Günümüzün toplumsal gelişmeleri yabancılaşmanın izlerini her yerde görüyoruz. Modern insanın, yaptığı işin tamamının çok, o şeyin ne kadar yapıldığıyla ilgilendiği. Sosyal medya, insanın kendi gerçekliğiyle olan bağını koparan, adeta ''kendine övgünün'' dünya haline getirilen bir aynaya dönüştü. Dikkat edilirse, gerek gerçek hayatta gerek sosyal medyadaki eleştiri ve linç kültürü hükümleri devam eder, ancak özeleştiri kültür dışlanır. Yedi asır gerçekte ne diyor Türkmen kocası Tapduk: ' Kendine bir ayna bul; kusuru kendinde ara. Aynanın ne kabahati var bre gafil? '

'Bilen söylemez, söyleyen bilmez' ve 'Sözün çoğu aptala denir' uyarıları, günümüzün bilgiç ama bilgisiz, çok konuşan ama az söyleyen diline muazzam bir eleştiri... 'Ha atıl bir akıl, ha bizim merkep efendinin heybesi... Ne farkı var kitaplar hangisine doldurulursa? Kullanılmayan bilgi eşek yüküdür. Bilmek tatbik iledir' sözleri, bilmekle bilmek arasındaki fark ortaya çıkıyor. Tapduk Emre'nin Yunus'a nefsiyle mücadele etmesi için ''ben bilmem'' zikrini öğütlemesi, insanın kendi kibriyle mücadele edebilmesi bakış açısıyla anlamlı bir örnektir.

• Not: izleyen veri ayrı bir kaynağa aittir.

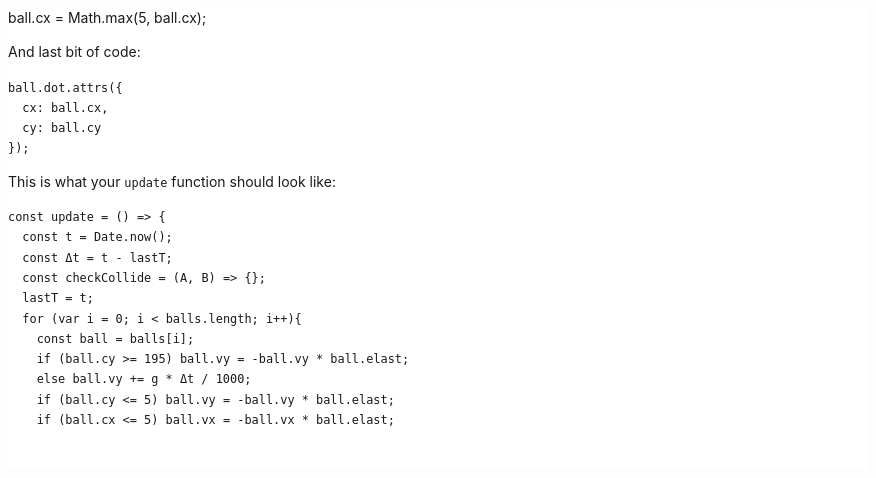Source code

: ball<span class="token punctuation">.</span>cx <span class="token operator">=</span> Math<span class="token punctuation">.</span><span class="token function">max</span><span class="token punctuation">(</span><span class="token number">5</span><span class="token punctuation">,</span> ball<span class="token punctuation">.</span>cx<span class="token punctuation">)</span><span class="token punctuation">;</span>
</code></pre>
<p>And last bit of code:</p>
<pre class=" language-javascript"><code class="prism  language-javascript">ball<span class="token punctuation">.</span>dot<span class="token punctuation">.</span><span class="token function">attrs</span><span class="token punctuation">(</span><span class="token punctuation">{</span>
  cx<span class="token punctuation">:</span> ball<span class="token punctuation">.</span>cx<span class="token punctuation">,</span>
  cy<span class="token punctuation">:</span> ball<span class="token punctuation">.</span>cy
<span class="token punctuation">}</span><span class="token punctuation">)</span><span class="token punctuation">;</span>
</code></pre>
<p>This is what your <code>update</code> function should look like:</p>
<pre class=" language-javascript"><code class="prism  language-javascript"><span class="token keyword">const</span> <span class="token function-variable function">update</span> <span class="token operator">=</span> <span class="token punctuation">(</span><span class="token punctuation">)</span> <span class="token operator">=&gt;</span> <span class="token punctuation">{</span>
  <span class="token keyword">const</span> t <span class="token operator">=</span> Date<span class="token punctuation">.</span><span class="token function">now</span><span class="token punctuation">(</span><span class="token punctuation">)</span><span class="token punctuation">;</span>
  <span class="token keyword">const</span> Δt <span class="token operator">=</span> t <span class="token operator">-</span> lastT<span class="token punctuation">;</span>
  <span class="token keyword">const</span> <span class="token function-variable function">checkCollide</span> <span class="token operator">=</span> <span class="token punctuation">(</span>A<span class="token punctuation">,</span> B<span class="token punctuation">)</span> <span class="token operator">=&gt;</span> <span class="token punctuation">{</span><span class="token punctuation">}</span><span class="token punctuation">;</span>
  lastT <span class="token operator">=</span> t<span class="token punctuation">;</span>
  <span class="token keyword">for</span> <span class="token punctuation">(</span><span class="token keyword">var</span> i <span class="token operator">=</span> <span class="token number">0</span><span class="token punctuation">;</span> i <span class="token operator">&lt;</span> balls<span class="token punctuation">.</span>length<span class="token punctuation">;</span> i<span class="token operator">++</span><span class="token punctuation">)</span><span class="token punctuation">{</span>
    <span class="token keyword">const</span> ball <span class="token operator">=</span> balls<span class="token punctuation">[</span>i<span class="token punctuation">]</span><span class="token punctuation">;</span>
    <span class="token keyword">if</span> <span class="token punctuation">(</span>ball<span class="token punctuation">.</span>cy <span class="token operator">&gt;=</span> <span class="token number">195</span><span class="token punctuation">)</span> ball<span class="token punctuation">.</span>vy <span class="token operator">=</span> <span class="token operator">-</span>ball<span class="token punctuation">.</span>vy <span class="token operator">*</span> ball<span class="token punctuation">.</span>elast<span class="token punctuation">;</span>
    <span class="token keyword">else</span> ball<span class="token punctuation">.</span>vy <span class="token operator">+=</span> g <span class="token operator">*</span> Δt <span class="token operator">/</span> <span class="token number">1000</span><span class="token punctuation">;</span>
    <span class="token keyword">if</span> <span class="token punctuation">(</span>ball<span class="token punctuation">.</span>cy <span class="token operator">&lt;=</span> <span class="token number">5</span><span class="token punctuation">)</span> ball<span class="token punctuation">.</span>vy <span class="token operator">=</span> <span class="token operator">-</span>ball<span class="token punctuation">.</span>vy <span class="token operator">*</span> ball<span class="token punctuation">.</span>elast<span class="token punctuation">;</span>
    <span class="token keyword">if</span> <span class="token punctuation">(</span>ball<span class="token punctuation">.</span>cx <span class="token operator">&lt;=</span> <span class="token number">5</span><span class="token punctuation">)</span> ball<span class="token punctuation">.</span>vx <span class="token operator">=</span> <span class="token operator">-</span>ball<span class="token punctuation">.</span>vx <span class="token operator">*</span> ball<span class="token punctuation">.</span>elast<span class="token punctuation">;</span>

Günümüzde zaman ve mekn sınırlarından kurtulan kapitalizmin dizginlerinin çözüldüğünü görüyoruz. Marx'ın kapitalizmin canlandırdığı tasvir ederken vurguladığı gibi ''insanın insanlığından çıktığı'' bir süreç hayatı. Ancak Yunus Emre'de simgeleşen binlerce yıllık insancıllık kültürünün yeniden dirildiğine dair kayıtlara rastlanıyor. Dünyanın dört bir yanında ABD ve İsrail'in saldırganlığına direnen halklar, önünde sonunda iyiliğin galebe çaldığını bize kanıtlıyor.

Türkçeyi kirleten Yunus'un arı duru dili, bugün yaşanan kimlik özelliklerine bakımını göstermektedir. Onun sayesinde güzel Türkçemizin derinliklerini keşfetmeyi buluyoruz. Halkın diliyle en derin hakikatleri anlaşılır hale getiren Yunus, bugün anlamsızlaşan kelimelerden kurtulma seçeneklerimizi sunmaktadır.

İyiyle kötünün iç gidişatını sadece Yunus'ta görmüyoruz. XX. Yüzyılın Yunus'u olan Nazım Hikmet'in ''İvan İvanoviç var bitti yok ettiniz'' adlı tiyatro işçilerinin lideri Petrof'un bir yanı onun egosunu şişiren İvan İvanoviç idi.

İbn Fadlan'ın seyahatnamesine ilişkin İdil Bulgarları'nın yenilik öneren zeki insanları ''Tanrı'ya daha iyi hizmet etsinler diye'' ağaca astıklarını okuyoruz. Yunus Emre araştırmacılarından Cahit Öztelli'nin edindiği bilgiler nedeniyle, Yunus'un siyasi olaylara karıştığı ve bunların idam edildiği doğru kabul edilip onun da zeki bir İdil Bulgarı olduğu kabul edilebilir.

Sonuçta gerçek yolculuklar, insanın nefsiyle hesaplaşmasıdır. Dizinin 'Ne ararsan tekkede, Mekke'de arama, içinde ara' en son çözümü sunuyor… Dışarıda aradığımız kurtuluşu içimizdeki dönüşümle başlatmamalıyız. Ancak o zaman 'yoldan çıkıp varan' olabiliriz. Yunus; zayıf bulunca zulmeden, büyük yaşta dalkavukluk eden, arkadaşının sırtına basan köşe dönmecileri ve makam fetişizmi peşinde koşan ''ben oldumcuları'' mahkûm etmektedir. O, emperyalist sistemin dayattığı tüketime, rekabete ve yabancılaşmaya karşı aşka, hoşgörüye ve gönül erliği kimya ile güçlü bir alternatif sunuyor. ''Bizim Yunus'' uzak yıl öteden uzattığı eli tutmamızı ve aşkın yolculuğunda bir adım daha atmamızı beklemektedir.